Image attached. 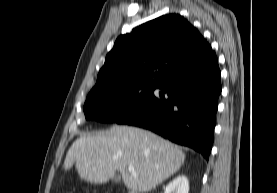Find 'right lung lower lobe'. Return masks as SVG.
<instances>
[{"instance_id":"98d812e1","label":"right lung lower lobe","mask_w":277,"mask_h":193,"mask_svg":"<svg viewBox=\"0 0 277 193\" xmlns=\"http://www.w3.org/2000/svg\"><path fill=\"white\" fill-rule=\"evenodd\" d=\"M221 72L216 54L164 81L167 93L150 99L118 123L149 129L200 152L208 160L215 127Z\"/></svg>"}]
</instances>
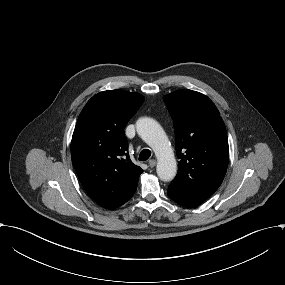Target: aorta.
Segmentation results:
<instances>
[{
  "instance_id": "762f6f07",
  "label": "aorta",
  "mask_w": 285,
  "mask_h": 285,
  "mask_svg": "<svg viewBox=\"0 0 285 285\" xmlns=\"http://www.w3.org/2000/svg\"><path fill=\"white\" fill-rule=\"evenodd\" d=\"M138 135L153 149L157 157L156 171L163 181H171L177 173V164L171 144L157 121L143 117L136 123Z\"/></svg>"
}]
</instances>
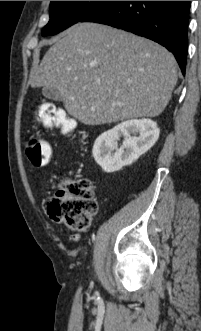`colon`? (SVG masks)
I'll return each mask as SVG.
<instances>
[{
    "mask_svg": "<svg viewBox=\"0 0 201 331\" xmlns=\"http://www.w3.org/2000/svg\"><path fill=\"white\" fill-rule=\"evenodd\" d=\"M38 120L46 127L59 128L63 133H70L75 127L74 121L51 103L39 108ZM25 152L30 162L38 167L47 165L52 157L51 145L38 137L28 139ZM45 208L54 221L73 231H84L97 211L94 186L88 179L65 182L46 199Z\"/></svg>",
    "mask_w": 201,
    "mask_h": 331,
    "instance_id": "obj_1",
    "label": "colon"
}]
</instances>
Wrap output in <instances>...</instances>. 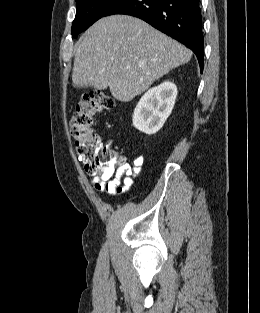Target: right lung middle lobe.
Instances as JSON below:
<instances>
[{"label":"right lung middle lobe","instance_id":"1","mask_svg":"<svg viewBox=\"0 0 260 313\" xmlns=\"http://www.w3.org/2000/svg\"><path fill=\"white\" fill-rule=\"evenodd\" d=\"M118 0H76V16L72 23L71 33L77 37L80 32L89 28Z\"/></svg>","mask_w":260,"mask_h":313}]
</instances>
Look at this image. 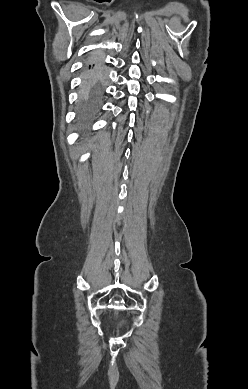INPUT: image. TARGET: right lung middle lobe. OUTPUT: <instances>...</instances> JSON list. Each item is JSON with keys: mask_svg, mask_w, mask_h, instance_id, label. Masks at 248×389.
Returning <instances> with one entry per match:
<instances>
[{"mask_svg": "<svg viewBox=\"0 0 248 389\" xmlns=\"http://www.w3.org/2000/svg\"><path fill=\"white\" fill-rule=\"evenodd\" d=\"M105 80L106 71L101 64H89L85 69L80 106V116L83 120L93 117L99 109Z\"/></svg>", "mask_w": 248, "mask_h": 389, "instance_id": "dd1d6c3e", "label": "right lung middle lobe"}]
</instances>
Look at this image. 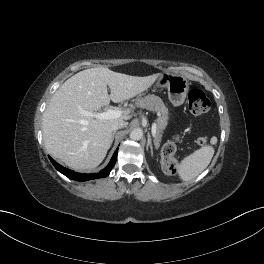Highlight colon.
<instances>
[{
	"label": "colon",
	"mask_w": 264,
	"mask_h": 264,
	"mask_svg": "<svg viewBox=\"0 0 264 264\" xmlns=\"http://www.w3.org/2000/svg\"><path fill=\"white\" fill-rule=\"evenodd\" d=\"M188 107L192 114L201 115L207 112L210 108V100L207 98L205 93L200 89H192L188 94ZM208 139L206 137H201L197 140L199 145H205ZM177 138H174L166 142L161 150V155L164 160L166 167L175 171L176 162L173 158L176 148H177Z\"/></svg>",
	"instance_id": "5ec220e1"
}]
</instances>
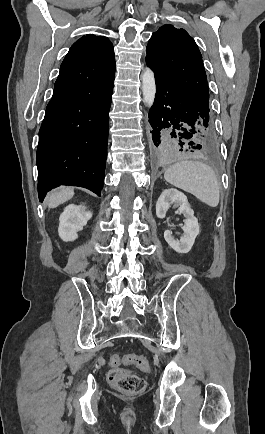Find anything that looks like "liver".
Here are the masks:
<instances>
[{
    "mask_svg": "<svg viewBox=\"0 0 265 434\" xmlns=\"http://www.w3.org/2000/svg\"><path fill=\"white\" fill-rule=\"evenodd\" d=\"M74 196L73 188H59V190H54L50 192L47 198L48 208H57L60 204L68 202Z\"/></svg>",
    "mask_w": 265,
    "mask_h": 434,
    "instance_id": "obj_1",
    "label": "liver"
}]
</instances>
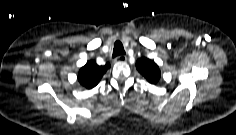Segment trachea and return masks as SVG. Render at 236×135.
Returning <instances> with one entry per match:
<instances>
[{"instance_id":"obj_1","label":"trachea","mask_w":236,"mask_h":135,"mask_svg":"<svg viewBox=\"0 0 236 135\" xmlns=\"http://www.w3.org/2000/svg\"><path fill=\"white\" fill-rule=\"evenodd\" d=\"M125 51L123 48V45L120 41H116L114 44V48H113V58L120 56V55H124Z\"/></svg>"}]
</instances>
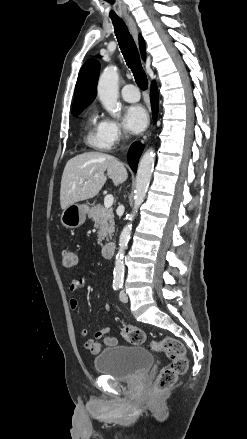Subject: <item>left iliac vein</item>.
<instances>
[{"label": "left iliac vein", "mask_w": 247, "mask_h": 439, "mask_svg": "<svg viewBox=\"0 0 247 439\" xmlns=\"http://www.w3.org/2000/svg\"><path fill=\"white\" fill-rule=\"evenodd\" d=\"M119 297L122 302L124 303L128 302V296L124 290L120 291Z\"/></svg>", "instance_id": "left-iliac-vein-1"}]
</instances>
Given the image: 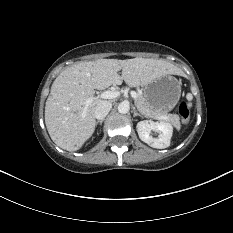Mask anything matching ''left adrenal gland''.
<instances>
[{
    "mask_svg": "<svg viewBox=\"0 0 233 233\" xmlns=\"http://www.w3.org/2000/svg\"><path fill=\"white\" fill-rule=\"evenodd\" d=\"M133 116H134V117L139 116V117H142V118H143V116H142L140 113H138V112L136 111L135 107H133Z\"/></svg>",
    "mask_w": 233,
    "mask_h": 233,
    "instance_id": "left-adrenal-gland-1",
    "label": "left adrenal gland"
}]
</instances>
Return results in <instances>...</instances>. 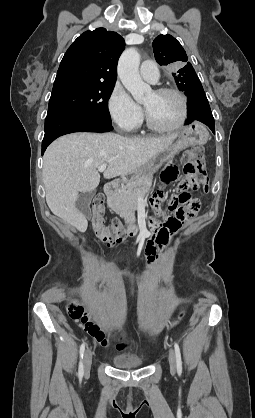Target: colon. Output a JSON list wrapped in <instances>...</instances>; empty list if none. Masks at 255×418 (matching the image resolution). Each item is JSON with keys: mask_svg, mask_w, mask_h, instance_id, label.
Segmentation results:
<instances>
[{"mask_svg": "<svg viewBox=\"0 0 255 418\" xmlns=\"http://www.w3.org/2000/svg\"><path fill=\"white\" fill-rule=\"evenodd\" d=\"M183 171L185 179L179 185L176 196L170 199V207L175 211L174 216L167 217L162 223H155V235L162 234L163 227H172L173 231L179 227L180 221H191L199 208V202L192 198L189 189H203L208 191V175L204 163V151L201 147L186 153L183 157ZM161 178L163 176L161 175ZM161 192H157L152 198V205L157 207L162 199ZM101 196L95 197L91 207V225L97 239L106 247H112L123 239V229L120 223L115 222L110 226L104 224V204ZM169 238V236H168ZM162 249V248H161ZM69 315L73 319H80L86 330L93 329L96 324L94 320L84 313V309L79 300H72L67 307ZM182 312L170 326L177 325L184 317Z\"/></svg>", "mask_w": 255, "mask_h": 418, "instance_id": "5ec220e1", "label": "colon"}]
</instances>
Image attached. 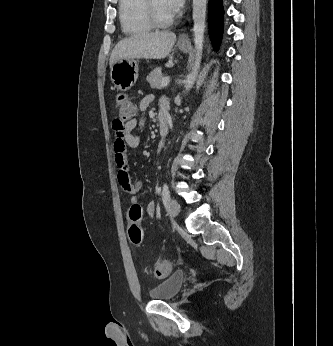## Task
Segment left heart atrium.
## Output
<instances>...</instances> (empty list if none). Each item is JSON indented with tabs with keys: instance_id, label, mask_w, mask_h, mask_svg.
<instances>
[{
	"instance_id": "39dd6f15",
	"label": "left heart atrium",
	"mask_w": 333,
	"mask_h": 346,
	"mask_svg": "<svg viewBox=\"0 0 333 346\" xmlns=\"http://www.w3.org/2000/svg\"><path fill=\"white\" fill-rule=\"evenodd\" d=\"M185 0H163L165 9L172 15L178 13L184 5Z\"/></svg>"
}]
</instances>
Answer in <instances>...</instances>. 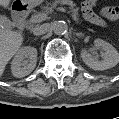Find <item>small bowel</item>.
<instances>
[{
	"label": "small bowel",
	"mask_w": 119,
	"mask_h": 119,
	"mask_svg": "<svg viewBox=\"0 0 119 119\" xmlns=\"http://www.w3.org/2000/svg\"><path fill=\"white\" fill-rule=\"evenodd\" d=\"M94 1H85L82 3V13L89 22L105 26L108 21H114L119 16V9L117 7H103L99 12L94 10Z\"/></svg>",
	"instance_id": "small-bowel-1"
}]
</instances>
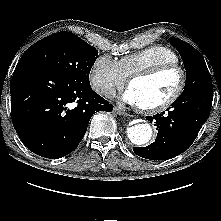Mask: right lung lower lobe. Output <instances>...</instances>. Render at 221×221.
<instances>
[{"mask_svg": "<svg viewBox=\"0 0 221 221\" xmlns=\"http://www.w3.org/2000/svg\"><path fill=\"white\" fill-rule=\"evenodd\" d=\"M14 128L33 153L58 159L85 135L91 116L113 105L90 85L71 81L31 61H19L10 83Z\"/></svg>", "mask_w": 221, "mask_h": 221, "instance_id": "right-lung-lower-lobe-1", "label": "right lung lower lobe"}]
</instances>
------------------------------------------------------------
• TO BE DONE:
Write the entries above as a JSON list of strings, one string per line with blank lines omitted, starting at the line that contains "Mask: right lung" and ending at the last line of the entries. Leave the pictures out.

• EXERCISE OUTPUT:
[
  "Mask: right lung lower lobe. Output <instances>...</instances>. Render at 221×221.",
  "<instances>",
  "[{\"mask_svg\": \"<svg viewBox=\\\"0 0 221 221\\\" xmlns=\\\"http://www.w3.org/2000/svg\\\"><path fill=\\\"white\\\" fill-rule=\\\"evenodd\\\" d=\\\"M14 128L33 153L58 159L85 135L91 116L113 105L90 85L71 81L31 61H19L10 83Z\\\"/></svg>\", \"mask_w\": 221, \"mask_h\": 221, \"instance_id\": \"right-lung-lower-lobe-1\", \"label\": \"right lung lower lobe\"}]",
  "</instances>"
]